The issue, though, at its core, is that normal people have, by definition, average intelligence and are amenable to the persuasive techniques of propaganda. Intelligence, though, in itself, is a necessary but not sufficient condition to guard against the power of pervasive propaganda. The SD, the intelligence service of Nazi Germany’s elite SS, was top heavy with university graduates, many of whom held PhDs from prestigious universities. This fact suggests that the power of public opinion, in general, overrides the ability of the individual to think critically outside an established consensus. Whoever controls the dissemination of information controls the culture. And whoever controls culture controls thought. This was true in Nazi Germany, it was true during my childhood in Catholic-nationalist Ireland, it was true in communist-controlled eastern Europe, and it’s true now in the public sphere dominated by the left-wing woke ideologues of Big Tech. The problem will get worse before it gets better.
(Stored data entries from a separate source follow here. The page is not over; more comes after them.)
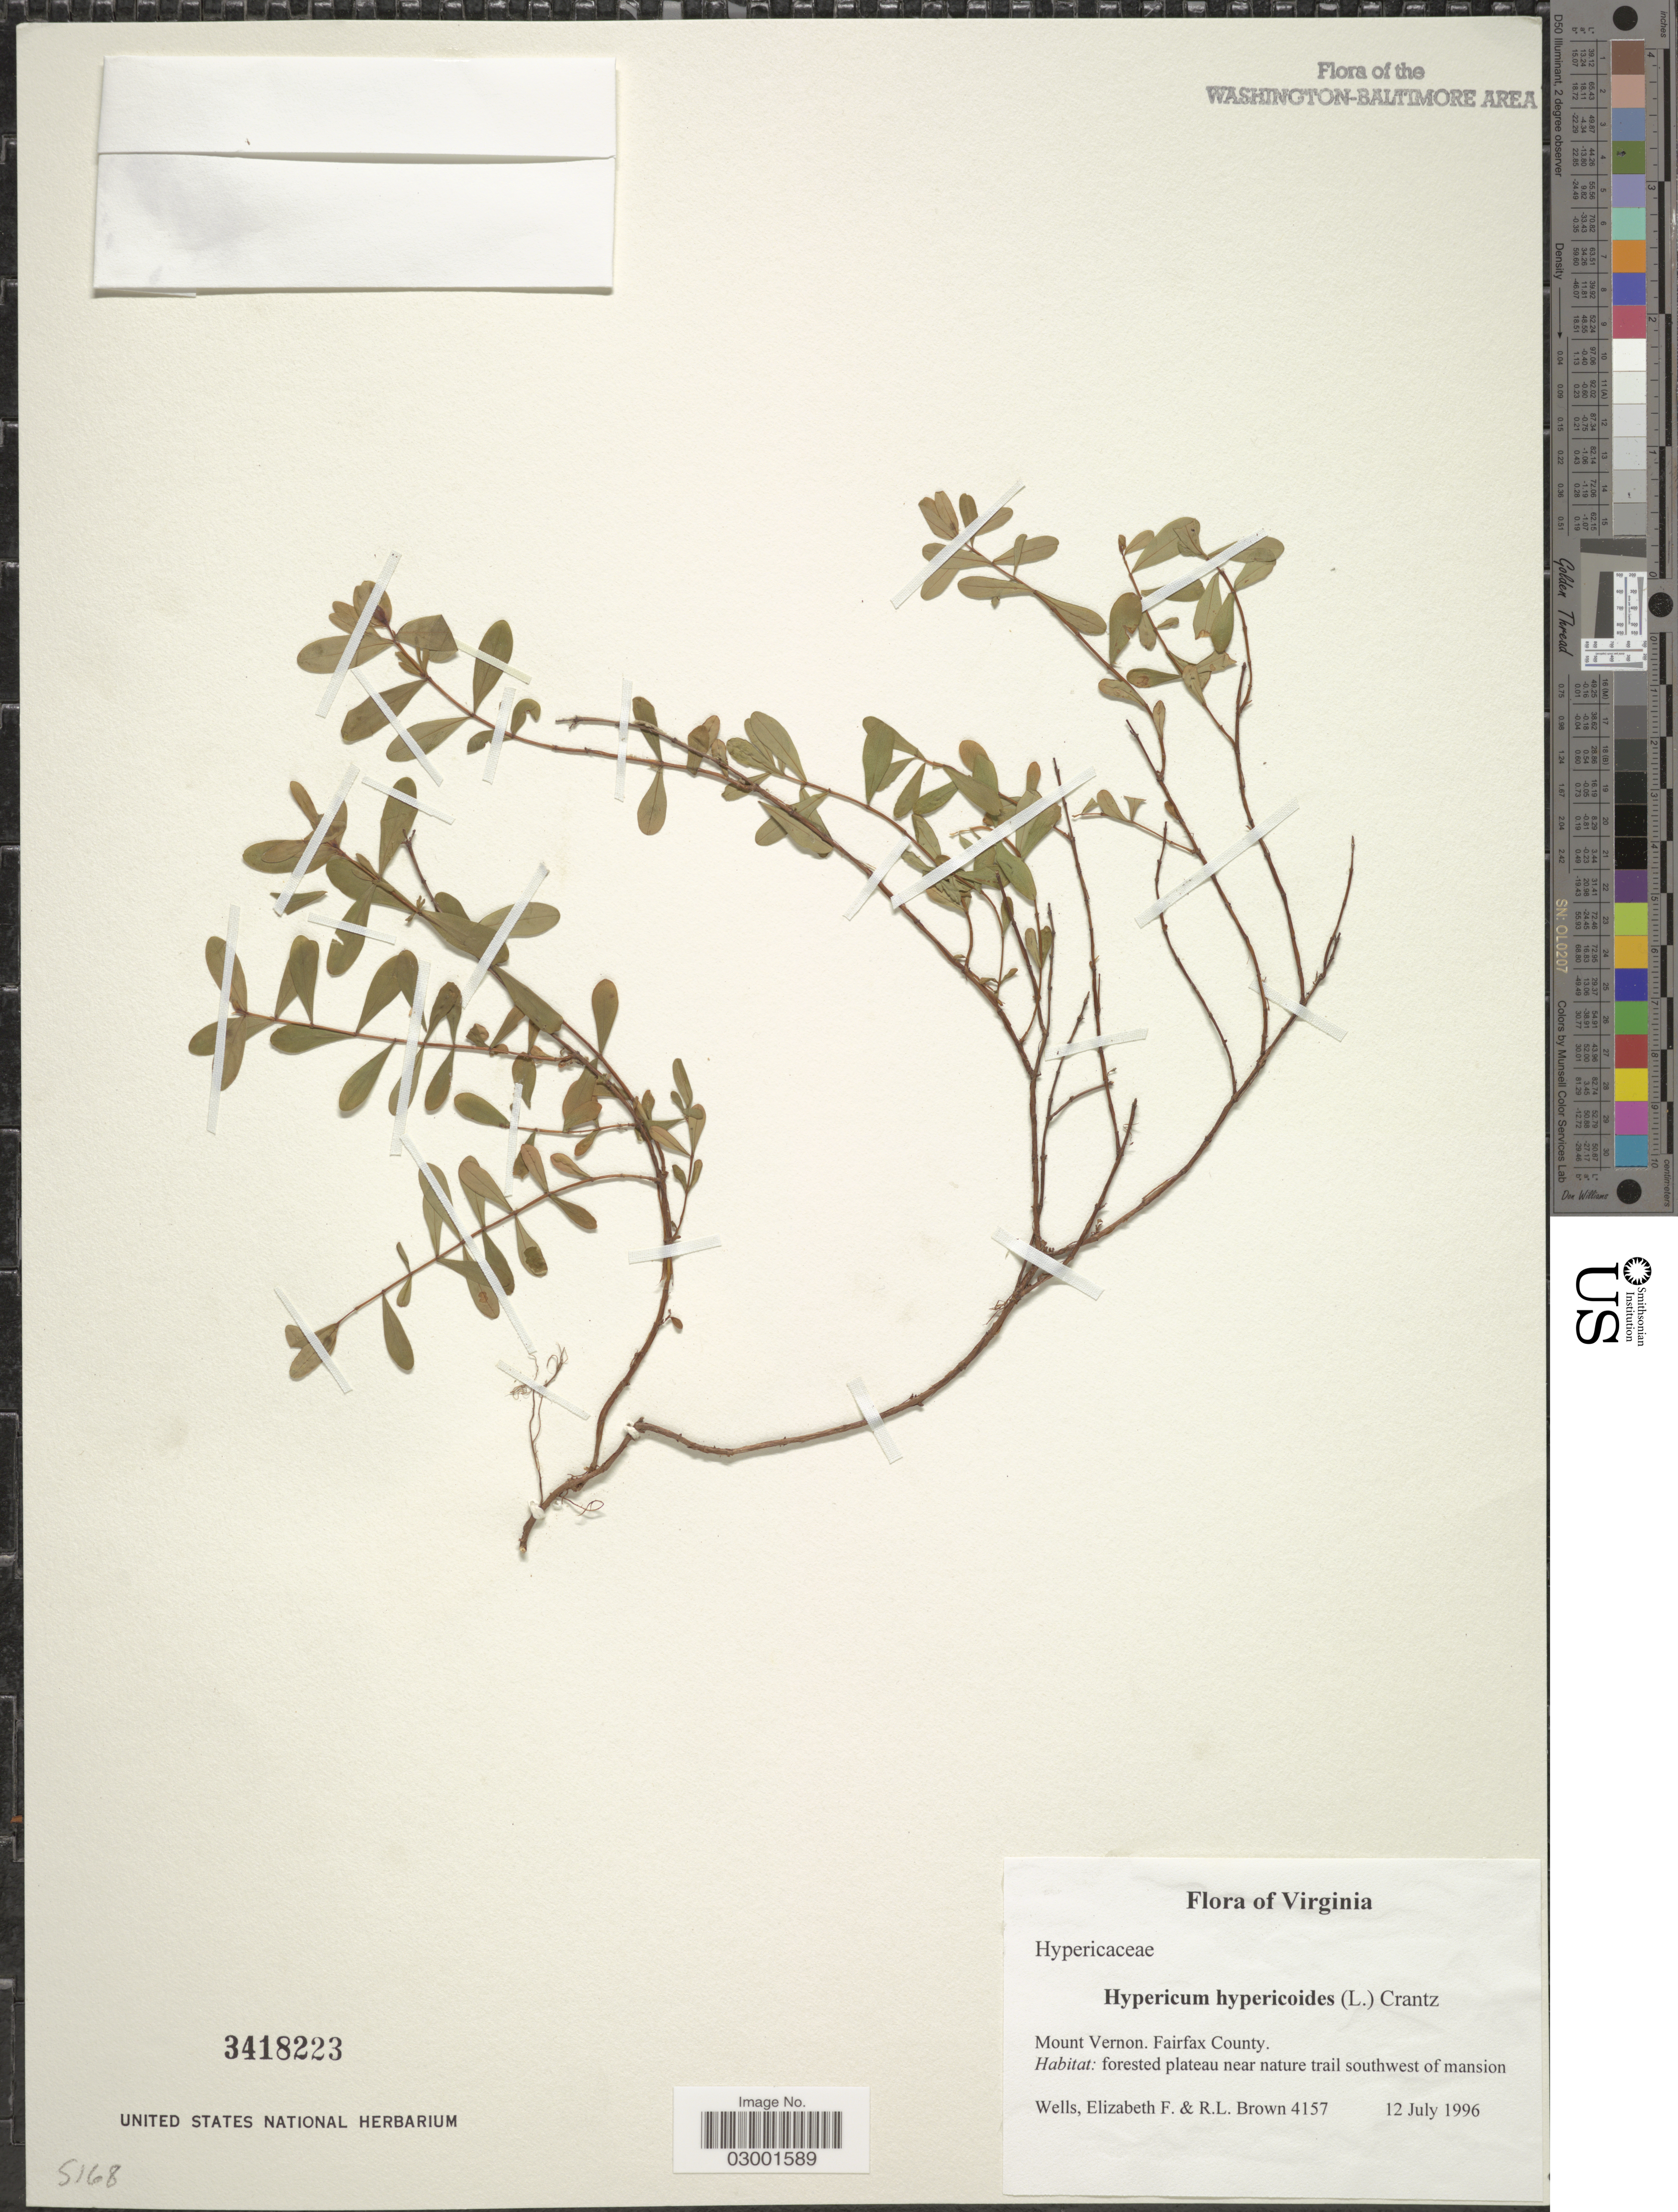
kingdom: Plantae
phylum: Tracheophyta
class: Magnoliopsida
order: Malpighiales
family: Hypericaceae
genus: Hypericum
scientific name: Hypericum stragulum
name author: W.P. Adams & N. Robson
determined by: Strong, Mark T., (BOT), Smithsonian Institution - National Museum of Natural History (UNITED STATES)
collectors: E. F. Wells & R. L. Brown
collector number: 4157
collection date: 1996-07-12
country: United States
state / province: Virginia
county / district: Fairfax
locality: Mount Vernon. Fairfax County, forested plateau near nature trail southwest of mansion.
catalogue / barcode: US 3418223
We live in a postmodern world where truth is conditional on holding the right opinions, which are, conveniently, the beliefs of the most educated generation in history – at least in relation to computers and social media – and the most uneducated in, literally, everything else. They know nothing except what they are feeling, and they’ve been told what to feel, which is that someone evil or something intangible is responsible for the ills of the world – or, in a new iteration of an old rhetorical fallacy, that their anxiety or the ache in their toe is the reason why free speech should be curtailed. It’s solipsism, narcissism and anti-reason manifesting on a global scale. And it’s all done with smiley emojis, conspicuous compassion, virtue signalling and socially sanctioned empathy.
The name of this intellectual disease is wokeness, or identity politics, and it is an assault on logic, common sense, kindness and decency. It’s also, most importantly, a philosophy with no notion of forgiveness. Once you have sinned against its ever-changing tenets, you will be cast out of society. Ritual displays of contrition, repentance and obsequiousness will have no effect on your humiliation. Redemption is absent from the woke catechism. And, after destroying someone’s life, the modern-day Jacobins who champion this ideology congratulate each other, paradoxically, on their morality.
The problem, though, for anyone who knows Aristotle is that all putative virtues have a dark side. For every paragon of virtue, a devil has to exist, and monsters are being conjured from the imaginations of people who are too naive to understand that the demon they abhor lives within themselves. We’re in for a long and dreadful ride.